14.Bölüm "Emanet"

3.5K 333 38
                                    

Bu bölümü, bir sonraki gün fizik yazılım olduğu halde, oturup bölüm yazdığım zamanki rahatlığıma ithaf ediyorum.

...

29 Kasım 2015

Günlük, Anı defteri, Ajanda, Not Defteri, Her Neysen,

Buralara sadece benim için özel olan günlerimi yazmak, unutmak istemediğim yaşantılarımı hatırlamak için uğruyordum ama şu son zamanlarda seninle olan ilişkimizin güçlendiğini fark ediyorsun sanıyorum.

Bugün neredeyse her saatim buraya yazılmaya değer anılarla geçti.

Tahmin etmenin zor olmadığını biliyorum, daha önce bir sonraki günün gelmesini beklemenin hiç bu kadar sancılı olduğunu hatırlamıyorum, bir heyecanla döndüm dolaştım evde, Ensar yarın ne zaman verir notları, verdiğinde nasıl bir şekilde teşekkür etmeliyim, konuşmayı uzatayım mı, yarın ne giyeceğim?!

Evet, ergenlik dönemimin şu son zamanlarını doruklarında yaşadığım doğrudur. Bütün gün kafamın içi bu ergenlik kokan soru işaretleriyle doluydu.

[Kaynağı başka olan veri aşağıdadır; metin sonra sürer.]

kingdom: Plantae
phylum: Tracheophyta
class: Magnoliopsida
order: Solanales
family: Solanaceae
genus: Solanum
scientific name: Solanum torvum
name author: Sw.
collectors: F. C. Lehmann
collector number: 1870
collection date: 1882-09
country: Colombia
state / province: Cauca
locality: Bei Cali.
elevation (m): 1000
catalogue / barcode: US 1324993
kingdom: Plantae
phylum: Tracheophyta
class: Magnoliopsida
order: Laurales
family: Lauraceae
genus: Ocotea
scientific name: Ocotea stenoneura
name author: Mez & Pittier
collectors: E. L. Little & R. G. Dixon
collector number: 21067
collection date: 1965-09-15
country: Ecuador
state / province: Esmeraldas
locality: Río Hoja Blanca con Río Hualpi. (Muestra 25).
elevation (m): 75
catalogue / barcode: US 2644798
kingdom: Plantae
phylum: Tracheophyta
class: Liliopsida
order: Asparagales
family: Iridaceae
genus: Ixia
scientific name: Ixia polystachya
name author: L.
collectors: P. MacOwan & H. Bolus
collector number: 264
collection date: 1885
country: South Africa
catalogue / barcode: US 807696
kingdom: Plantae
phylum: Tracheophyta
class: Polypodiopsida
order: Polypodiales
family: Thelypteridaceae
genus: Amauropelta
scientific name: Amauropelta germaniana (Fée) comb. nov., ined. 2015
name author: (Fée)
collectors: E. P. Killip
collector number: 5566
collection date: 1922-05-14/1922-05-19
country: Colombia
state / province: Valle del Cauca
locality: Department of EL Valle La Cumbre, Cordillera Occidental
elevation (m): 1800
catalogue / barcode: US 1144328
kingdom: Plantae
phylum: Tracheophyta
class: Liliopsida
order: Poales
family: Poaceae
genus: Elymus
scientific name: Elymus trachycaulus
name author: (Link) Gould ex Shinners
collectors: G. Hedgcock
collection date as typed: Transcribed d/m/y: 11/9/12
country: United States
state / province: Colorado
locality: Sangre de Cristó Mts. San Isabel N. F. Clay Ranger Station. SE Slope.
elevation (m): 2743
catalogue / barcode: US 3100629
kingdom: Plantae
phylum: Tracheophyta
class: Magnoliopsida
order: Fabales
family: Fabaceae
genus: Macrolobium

Hemen sabahın olması umuduyla erkenden yattığım gecenin sonunda Allahü Teala sabaha ulaştırdı beni.

Ne bekliyordum, bilmiyorum. Bu bir beklenti içinde olmaktan değil de, meraktan süregelen bir heyecandı.

Ama notlar elime geçtiğinde, onunla karşı karşıya geldiğimizde bal gibi de beklentilerle dolmuş olduğumu hayal kırıklığı çok açık bir şekilde fark etmemi sağladı.

Gerçekten ne bekliyordum ki?

O Ali denen çocuk dibimizde bitmeseydi daha sağlıklı bir konuşma yapabilirdik. Ensar bana şüpheli gözlerle bakmasaydı, o çocukla aramızda bir şey olmadığını kavrayabilseydi eğer, gidişatımız iyi olabilirdi.

Bir not kağıdına bu kadar anlam yüklemek gerçekten de benim gibi bir safa yakışırdı.

Sonu tabii ki de Sükût-u Hayal.

Belki beni bulamaz, bahçede durayım diye düşündüm. Bir banka oturup kitabımı okuyorken sonbaharın tatlı rüzgarı bana eşlik ediyordu.

"Birinin sizi evcilleştirmesine izin verirseniz, gözyaşlarını da hesaba katmalısınız."

Küçük Prens.

Bu kadar çok anlam yüklü cümlelerin bir kitabın içinde toplanmasına şahit olmamıştım, Küçük Prens'i okuyana kadar.

"Çocuk kitapları mı okuyorsun?" Bir ses dalgası bile refleksle başımı kaldırmam için yeterliydi. Gördüğüm sima beklediğim son kişi bile değildi.

Trafik magandası.

Yüzüne tip tip baktım. O da bana aynı şekilde bakarak cevap bekliyordu. Konuşmaya bile tenezzül etmek istemiyordum ama görgü kuralları gereği cevap verdim.

"Kitapların yaşı yoktur. Ne okursan oku, iyi ya da kötü sana katacağı bir şey olur. Ayrıca bu herkesin okuması erken bir kitap."

Gülümseyip başını sallamakla yetindi. "Ben Ali, Ali Arıcan."

Gözümün ucuyla uzattığı eline baktım, hemen sonra da yüzüne. Ne yapmaya çalıştığını anlamamıştım, daha doğrusu anlamak istemiyordum. Hala beklentiyle beklediğini görünce tek kaşımı kaldırdım. Dışarıdan erkeklerle el sıkışacak biri gibi mi görünüyordum?